Capital Metro Minister Simon Corbell this week told the Legislative Assembly that the model tram was part of $14,000 in recent spending on promotional materials used during a four-week consultation period for the project's urban design features.
The made-to-order model, first unveiled by Mr Corbell and Chief Minister Andrew Barr in January, cost $11,320 to design and produce.
It featured reinforced cardboard walls with artist impressions of tram tracks, passenger stops, the proposed landscaping on Northbourne Avenue and other facilities.
It also included a hole in the driver's window where potential passengers could pose for photos.
Three online videos produced to promote the $783 million line from the city to Gungahlin cost between $720 and $1300. The videos covered topics including why the project is a good investment for Canberra and background to the government's business case, released in October last year.
A third video was titled Light Rail: It's really happening.
The model tram and videos were accompanied by a series of information fact sheets, outlining forecasts in population growth, traffic congestion in the Northbourne Avenue corridor and how light rail would reflect "Canberra's unique character".
All the materials were used at events in January and February raising awareness of the consultation, including in Braddon, Kingston, Watson, Kippax and Gungahlin. Officials also attended O-week events at the University of Canberra and an ACT Brumbies game.
Opposition transport spokesman Alistair Coe said the spending was wasteful.
"It's ridiculous but unsurprising that the cardboard tram which was used by ACT Labor over four weeks during January and February cost $11,000," Mr Coe said.
"Only Simon Corbell could make sure a cardboard pop-up would cost this much."
The Opposition is yet to unveil a detailed public transport policy. Mr Coe has pledged to try to stop development of light rail in Canberra and increase investment in buses.
In September, Mr Corbell told the Assembly $5648 had been spent on 2000 foam model trams with the ACT Government and Capital Metro agency logo.
Another $8300 was spent on 2000 Capital Metro drink bottles and 2000 cardboard model trams, given to visitors to a pop-up information shop located in Mort Street and at community information sessions.
"This government continues to squander Canberra taxpayers' money on a project that will service only a small fraction of the ACT population," Mr Coe said.

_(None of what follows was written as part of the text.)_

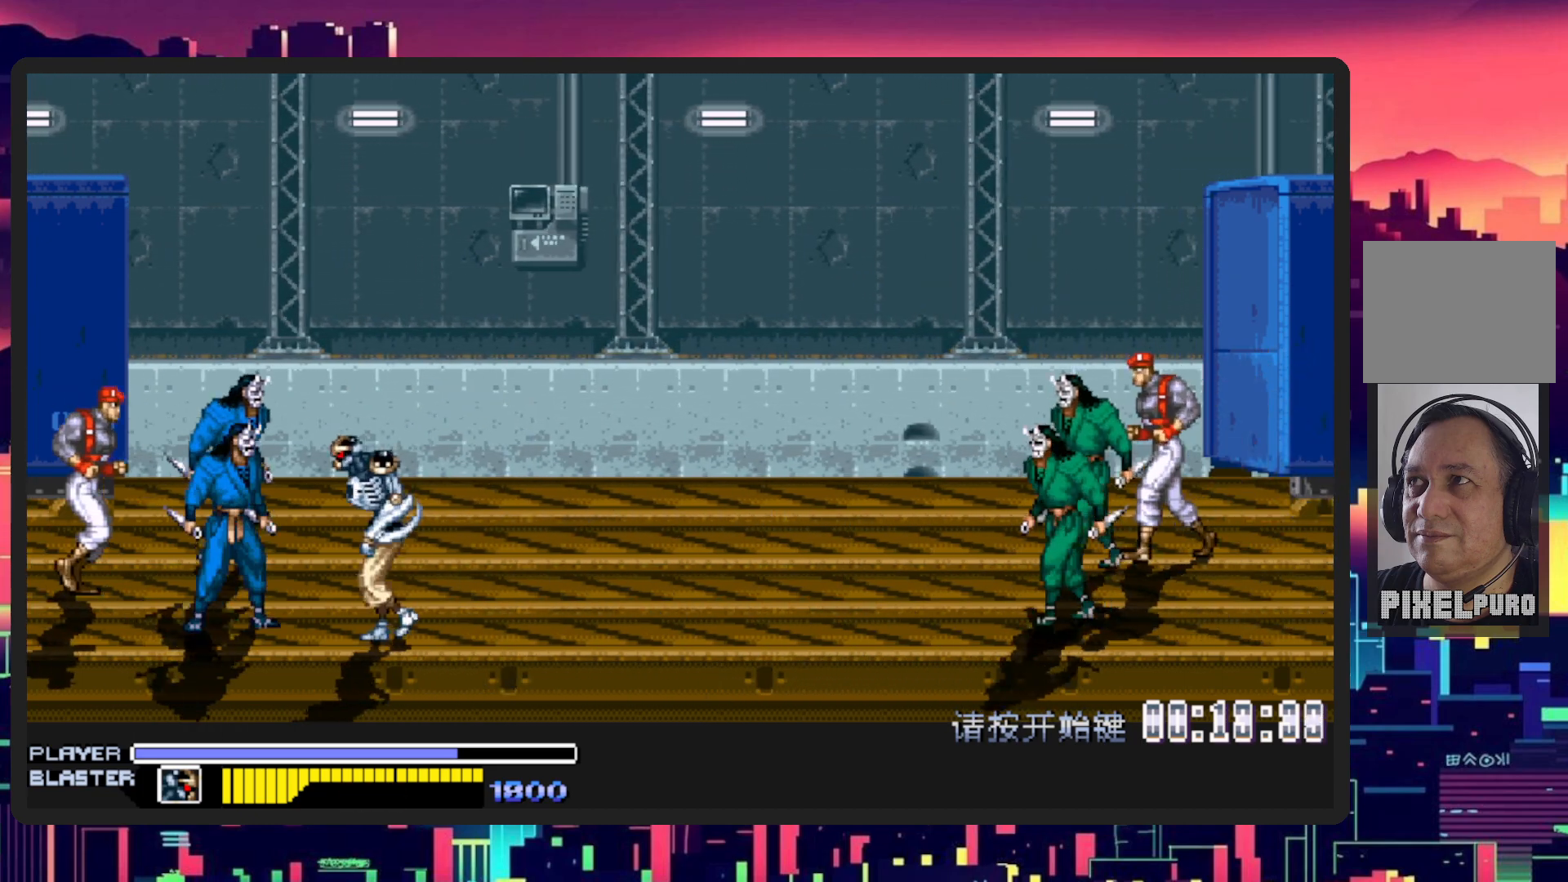
{"buttons": ["Y", "DPAD_LEFT"], "events": [[167, "Y", "down"], [317, "Y", "up"], [367, "Y", "down"]]}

"If it wasn't such a serious waste of money, spending $11,320 on a tram would be a laughing matter."
Four private sector consortiums are bidding to build and operate the tram line from 2019. Two will be asked to participate in the request for proposal process in the second half of this year.
On Thursday, Mr Corbell welcomed the release of a report by the Australian Railway Association supporting light rail for cities with the population and density of Canberra.
"The report demonstrates that the ACT government is not on its own with more than 400 light rail systems operational and 100 under construction globally," he said.
"More and more cities, of all densities and sizes, are recognising the multiple benefits that fixed light rail infrastructure brings."